While we venerate our service members, U.S. society has elevated them to the status of remote icons and rendered war a spectator sport. Thanks in part to this remoteness, the public has willingly countenanced extended war, which compelled the Army to reduce enlistment standards to meet recruitment goals while simultaneously seeking reductions to ballooning health-care costs that draw against funds used to maintain military readiness. That means a third of new Army recruits have preexisting mental illnesses and are simply more vulnerable at the outset of service than they have been in the past. As a result, the Army, and the military as a whole, are playing catch-up in mental health care.
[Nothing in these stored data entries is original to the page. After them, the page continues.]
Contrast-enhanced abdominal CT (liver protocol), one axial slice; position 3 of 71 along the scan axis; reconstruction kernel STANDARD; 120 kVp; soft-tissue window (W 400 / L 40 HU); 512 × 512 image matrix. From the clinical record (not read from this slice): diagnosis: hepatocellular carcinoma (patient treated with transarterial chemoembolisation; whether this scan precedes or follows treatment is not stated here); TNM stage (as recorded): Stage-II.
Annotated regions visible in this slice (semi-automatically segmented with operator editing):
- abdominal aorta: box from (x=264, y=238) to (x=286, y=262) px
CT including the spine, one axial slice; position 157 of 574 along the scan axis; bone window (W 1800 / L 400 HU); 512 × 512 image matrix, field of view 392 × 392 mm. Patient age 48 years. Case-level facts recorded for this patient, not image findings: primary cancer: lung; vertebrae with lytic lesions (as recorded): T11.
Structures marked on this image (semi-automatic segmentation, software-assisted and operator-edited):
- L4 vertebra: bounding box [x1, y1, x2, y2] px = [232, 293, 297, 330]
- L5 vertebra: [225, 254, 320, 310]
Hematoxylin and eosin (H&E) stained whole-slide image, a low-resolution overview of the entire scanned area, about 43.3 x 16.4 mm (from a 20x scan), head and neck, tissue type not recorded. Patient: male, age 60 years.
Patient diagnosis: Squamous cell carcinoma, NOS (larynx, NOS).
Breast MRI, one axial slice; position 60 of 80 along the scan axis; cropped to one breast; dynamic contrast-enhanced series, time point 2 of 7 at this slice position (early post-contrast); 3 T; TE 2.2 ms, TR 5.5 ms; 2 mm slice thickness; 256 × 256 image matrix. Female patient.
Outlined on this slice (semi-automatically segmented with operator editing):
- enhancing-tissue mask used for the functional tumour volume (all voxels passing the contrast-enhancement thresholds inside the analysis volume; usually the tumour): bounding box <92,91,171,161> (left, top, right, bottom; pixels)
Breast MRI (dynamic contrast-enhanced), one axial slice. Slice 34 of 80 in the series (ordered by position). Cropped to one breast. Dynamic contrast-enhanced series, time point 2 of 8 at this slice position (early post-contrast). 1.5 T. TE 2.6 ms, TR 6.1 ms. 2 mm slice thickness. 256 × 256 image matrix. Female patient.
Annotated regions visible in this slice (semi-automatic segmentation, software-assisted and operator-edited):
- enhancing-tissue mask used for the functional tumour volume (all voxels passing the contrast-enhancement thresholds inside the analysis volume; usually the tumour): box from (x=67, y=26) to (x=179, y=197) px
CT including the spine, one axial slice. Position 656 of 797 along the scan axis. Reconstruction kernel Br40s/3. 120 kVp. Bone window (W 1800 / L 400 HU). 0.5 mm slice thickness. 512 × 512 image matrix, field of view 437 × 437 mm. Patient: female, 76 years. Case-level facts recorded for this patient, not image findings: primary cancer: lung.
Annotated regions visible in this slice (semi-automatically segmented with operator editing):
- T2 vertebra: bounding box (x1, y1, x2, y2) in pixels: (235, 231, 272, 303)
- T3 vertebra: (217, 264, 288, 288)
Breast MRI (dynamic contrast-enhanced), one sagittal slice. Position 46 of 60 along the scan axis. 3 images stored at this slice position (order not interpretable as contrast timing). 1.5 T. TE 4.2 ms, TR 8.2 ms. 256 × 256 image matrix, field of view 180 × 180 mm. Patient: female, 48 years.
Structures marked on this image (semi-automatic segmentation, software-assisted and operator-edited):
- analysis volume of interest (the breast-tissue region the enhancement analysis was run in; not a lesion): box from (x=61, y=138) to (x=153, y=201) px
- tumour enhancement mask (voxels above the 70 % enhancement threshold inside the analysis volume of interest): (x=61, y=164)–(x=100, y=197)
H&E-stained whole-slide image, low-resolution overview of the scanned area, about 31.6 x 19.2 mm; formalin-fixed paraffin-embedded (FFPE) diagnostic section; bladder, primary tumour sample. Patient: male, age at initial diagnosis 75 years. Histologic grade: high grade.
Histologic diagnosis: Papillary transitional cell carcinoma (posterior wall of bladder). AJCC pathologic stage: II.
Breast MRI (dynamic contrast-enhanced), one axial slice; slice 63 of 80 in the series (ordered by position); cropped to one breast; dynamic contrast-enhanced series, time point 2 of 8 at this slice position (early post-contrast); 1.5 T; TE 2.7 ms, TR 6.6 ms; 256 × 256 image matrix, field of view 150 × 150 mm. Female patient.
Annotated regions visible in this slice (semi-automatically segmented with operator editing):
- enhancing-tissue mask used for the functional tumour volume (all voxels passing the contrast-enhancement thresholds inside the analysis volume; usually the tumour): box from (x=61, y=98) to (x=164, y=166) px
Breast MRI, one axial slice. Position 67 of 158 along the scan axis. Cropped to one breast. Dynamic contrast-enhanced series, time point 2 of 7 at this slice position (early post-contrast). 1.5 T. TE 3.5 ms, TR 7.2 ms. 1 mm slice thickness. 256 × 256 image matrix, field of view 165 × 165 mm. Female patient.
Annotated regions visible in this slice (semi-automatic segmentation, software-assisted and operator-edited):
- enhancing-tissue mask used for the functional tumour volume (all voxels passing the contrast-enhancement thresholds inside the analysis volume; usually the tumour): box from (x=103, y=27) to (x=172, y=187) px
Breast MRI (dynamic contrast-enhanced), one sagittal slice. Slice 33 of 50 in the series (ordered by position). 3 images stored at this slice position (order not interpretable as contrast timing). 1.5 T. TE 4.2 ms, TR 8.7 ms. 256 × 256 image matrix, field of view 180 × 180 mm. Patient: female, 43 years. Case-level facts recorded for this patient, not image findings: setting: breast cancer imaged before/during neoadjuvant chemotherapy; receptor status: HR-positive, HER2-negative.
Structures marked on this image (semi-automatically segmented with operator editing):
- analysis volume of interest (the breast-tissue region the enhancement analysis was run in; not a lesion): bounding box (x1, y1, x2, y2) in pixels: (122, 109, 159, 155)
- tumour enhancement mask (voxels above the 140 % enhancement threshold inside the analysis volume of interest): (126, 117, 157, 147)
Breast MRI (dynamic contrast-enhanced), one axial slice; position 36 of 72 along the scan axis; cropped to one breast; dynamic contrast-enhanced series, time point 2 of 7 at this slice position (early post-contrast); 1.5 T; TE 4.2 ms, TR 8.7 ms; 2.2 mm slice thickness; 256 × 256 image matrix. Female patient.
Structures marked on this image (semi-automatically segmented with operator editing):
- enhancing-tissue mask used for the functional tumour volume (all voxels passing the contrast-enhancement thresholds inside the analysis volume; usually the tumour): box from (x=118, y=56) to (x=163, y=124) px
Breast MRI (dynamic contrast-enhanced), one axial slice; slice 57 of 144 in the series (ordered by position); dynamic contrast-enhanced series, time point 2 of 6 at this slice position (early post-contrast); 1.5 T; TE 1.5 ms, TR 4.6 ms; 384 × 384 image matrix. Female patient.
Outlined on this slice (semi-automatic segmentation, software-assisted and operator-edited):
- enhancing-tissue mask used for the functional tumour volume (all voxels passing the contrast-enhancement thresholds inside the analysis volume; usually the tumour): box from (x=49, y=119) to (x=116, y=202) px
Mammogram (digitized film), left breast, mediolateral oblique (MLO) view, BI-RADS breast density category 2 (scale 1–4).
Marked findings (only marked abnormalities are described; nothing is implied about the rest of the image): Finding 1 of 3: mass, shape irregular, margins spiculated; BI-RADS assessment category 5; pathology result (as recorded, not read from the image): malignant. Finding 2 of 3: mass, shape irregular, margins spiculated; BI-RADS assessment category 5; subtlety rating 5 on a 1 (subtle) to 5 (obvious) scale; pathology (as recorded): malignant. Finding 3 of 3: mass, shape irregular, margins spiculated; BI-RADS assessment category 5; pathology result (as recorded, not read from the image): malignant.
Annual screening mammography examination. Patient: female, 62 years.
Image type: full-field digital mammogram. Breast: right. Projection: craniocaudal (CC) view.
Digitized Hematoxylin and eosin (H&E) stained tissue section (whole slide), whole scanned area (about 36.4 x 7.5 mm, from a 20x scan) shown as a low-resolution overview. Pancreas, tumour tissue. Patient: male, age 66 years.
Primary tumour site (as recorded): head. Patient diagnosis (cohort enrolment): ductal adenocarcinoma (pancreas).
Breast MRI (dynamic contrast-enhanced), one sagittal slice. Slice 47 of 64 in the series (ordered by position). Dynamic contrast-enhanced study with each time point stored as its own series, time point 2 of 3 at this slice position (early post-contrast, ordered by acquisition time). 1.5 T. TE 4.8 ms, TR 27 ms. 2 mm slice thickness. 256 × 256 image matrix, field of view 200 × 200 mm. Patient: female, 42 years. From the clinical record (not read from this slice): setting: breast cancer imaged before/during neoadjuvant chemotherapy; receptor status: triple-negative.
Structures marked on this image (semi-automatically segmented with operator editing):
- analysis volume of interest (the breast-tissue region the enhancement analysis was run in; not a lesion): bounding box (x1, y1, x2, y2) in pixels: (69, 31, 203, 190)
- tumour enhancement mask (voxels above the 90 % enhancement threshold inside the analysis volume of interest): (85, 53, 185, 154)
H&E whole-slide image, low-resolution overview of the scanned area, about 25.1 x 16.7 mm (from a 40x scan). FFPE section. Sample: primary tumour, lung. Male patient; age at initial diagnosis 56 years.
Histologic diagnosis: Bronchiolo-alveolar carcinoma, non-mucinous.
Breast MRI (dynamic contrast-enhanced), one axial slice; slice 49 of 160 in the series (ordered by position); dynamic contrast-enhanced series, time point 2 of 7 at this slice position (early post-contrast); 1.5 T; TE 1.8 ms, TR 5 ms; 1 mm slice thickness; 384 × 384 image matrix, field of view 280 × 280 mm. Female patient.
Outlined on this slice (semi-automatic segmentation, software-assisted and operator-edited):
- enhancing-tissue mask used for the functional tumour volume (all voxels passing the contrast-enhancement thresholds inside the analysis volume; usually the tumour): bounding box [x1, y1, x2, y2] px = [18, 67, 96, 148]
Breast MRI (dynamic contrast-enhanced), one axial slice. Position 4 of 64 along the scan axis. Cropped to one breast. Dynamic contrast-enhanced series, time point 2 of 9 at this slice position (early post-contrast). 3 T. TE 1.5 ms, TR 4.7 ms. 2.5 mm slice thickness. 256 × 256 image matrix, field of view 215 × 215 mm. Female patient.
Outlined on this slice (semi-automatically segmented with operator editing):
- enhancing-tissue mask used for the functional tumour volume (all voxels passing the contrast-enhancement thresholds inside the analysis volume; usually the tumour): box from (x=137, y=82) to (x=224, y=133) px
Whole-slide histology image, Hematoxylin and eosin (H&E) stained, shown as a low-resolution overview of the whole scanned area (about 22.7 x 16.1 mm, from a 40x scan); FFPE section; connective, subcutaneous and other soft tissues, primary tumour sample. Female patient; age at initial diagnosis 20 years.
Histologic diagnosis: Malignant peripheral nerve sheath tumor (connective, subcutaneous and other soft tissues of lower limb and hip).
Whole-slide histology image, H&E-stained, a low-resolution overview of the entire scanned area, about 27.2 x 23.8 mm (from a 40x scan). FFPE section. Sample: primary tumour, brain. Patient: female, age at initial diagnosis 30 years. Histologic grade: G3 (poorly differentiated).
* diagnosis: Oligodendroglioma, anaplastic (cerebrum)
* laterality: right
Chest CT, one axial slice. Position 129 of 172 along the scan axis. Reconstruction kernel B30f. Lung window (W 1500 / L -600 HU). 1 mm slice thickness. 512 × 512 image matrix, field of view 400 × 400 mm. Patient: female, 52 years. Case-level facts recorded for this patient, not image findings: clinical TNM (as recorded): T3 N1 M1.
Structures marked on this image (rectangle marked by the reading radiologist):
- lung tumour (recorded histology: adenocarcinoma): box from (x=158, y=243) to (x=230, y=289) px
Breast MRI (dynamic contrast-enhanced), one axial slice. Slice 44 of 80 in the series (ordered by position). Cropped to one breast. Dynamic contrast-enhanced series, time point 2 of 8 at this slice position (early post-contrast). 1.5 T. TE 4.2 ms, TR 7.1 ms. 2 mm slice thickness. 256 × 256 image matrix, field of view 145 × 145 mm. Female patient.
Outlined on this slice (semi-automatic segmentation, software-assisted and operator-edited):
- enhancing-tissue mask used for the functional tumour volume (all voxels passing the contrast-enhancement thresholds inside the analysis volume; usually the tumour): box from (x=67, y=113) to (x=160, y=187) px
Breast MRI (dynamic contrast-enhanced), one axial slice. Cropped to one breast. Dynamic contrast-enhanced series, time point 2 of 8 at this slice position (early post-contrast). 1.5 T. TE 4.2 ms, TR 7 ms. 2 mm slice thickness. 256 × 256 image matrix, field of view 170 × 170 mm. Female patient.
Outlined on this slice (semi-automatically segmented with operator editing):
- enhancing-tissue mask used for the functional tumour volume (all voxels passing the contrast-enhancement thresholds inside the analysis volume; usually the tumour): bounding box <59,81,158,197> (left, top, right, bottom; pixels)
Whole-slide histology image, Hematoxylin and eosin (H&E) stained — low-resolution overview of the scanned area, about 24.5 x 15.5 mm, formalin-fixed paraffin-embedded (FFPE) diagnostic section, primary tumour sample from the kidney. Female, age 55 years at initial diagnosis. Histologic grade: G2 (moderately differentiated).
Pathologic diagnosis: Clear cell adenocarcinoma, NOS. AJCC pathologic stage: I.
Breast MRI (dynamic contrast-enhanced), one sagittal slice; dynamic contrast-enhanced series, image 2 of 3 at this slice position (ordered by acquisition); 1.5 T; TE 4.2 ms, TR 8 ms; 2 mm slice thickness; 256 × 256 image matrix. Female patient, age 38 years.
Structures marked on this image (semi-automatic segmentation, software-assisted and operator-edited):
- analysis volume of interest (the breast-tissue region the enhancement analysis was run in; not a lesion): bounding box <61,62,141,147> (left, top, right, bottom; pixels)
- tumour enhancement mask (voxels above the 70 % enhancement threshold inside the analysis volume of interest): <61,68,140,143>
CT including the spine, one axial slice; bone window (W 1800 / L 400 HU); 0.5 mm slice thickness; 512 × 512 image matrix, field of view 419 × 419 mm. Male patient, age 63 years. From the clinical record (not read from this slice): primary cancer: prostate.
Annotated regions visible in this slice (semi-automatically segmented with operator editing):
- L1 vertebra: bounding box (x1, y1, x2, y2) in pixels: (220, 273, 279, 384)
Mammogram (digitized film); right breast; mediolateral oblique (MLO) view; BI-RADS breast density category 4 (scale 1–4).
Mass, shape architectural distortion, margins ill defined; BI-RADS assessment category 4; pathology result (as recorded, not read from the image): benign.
How to tackle this problem? The Defense Department’s November 2017 instruction codified mental health policies pertaining to suicide across all services, and although it was a good start, Defense should also look to replicate the strategies that paid dividends in the past. That means going beyond the military and mental health element of soldiers’ lives by making educational, legal and financial experts readily available. This will help their personal lives and careers, while securing their financial future.
We frequently consider service members the best the nation has to offer, and their deaths by suicide do not fit into our triumphant narrative of heroic military service. Beyond the civil-military divide stands a volunteer force that is the best the nation has ever fielded. However, with the end of the draft, the increase in long wars, enlistment shortages, lowered recruitment standards and the erosion of military benefits, death by suicide has risen. Given the recent developments in the Middle East, it appears this trend will not end anytime soon. Perhaps at the start of the new decade, knowledge of our shared past can inform our future solutions.
Disclaimer: The views, opinions, and/or findings contained in this article are those of the authors and should not be construed as an official Defense Department position, policy, or decision.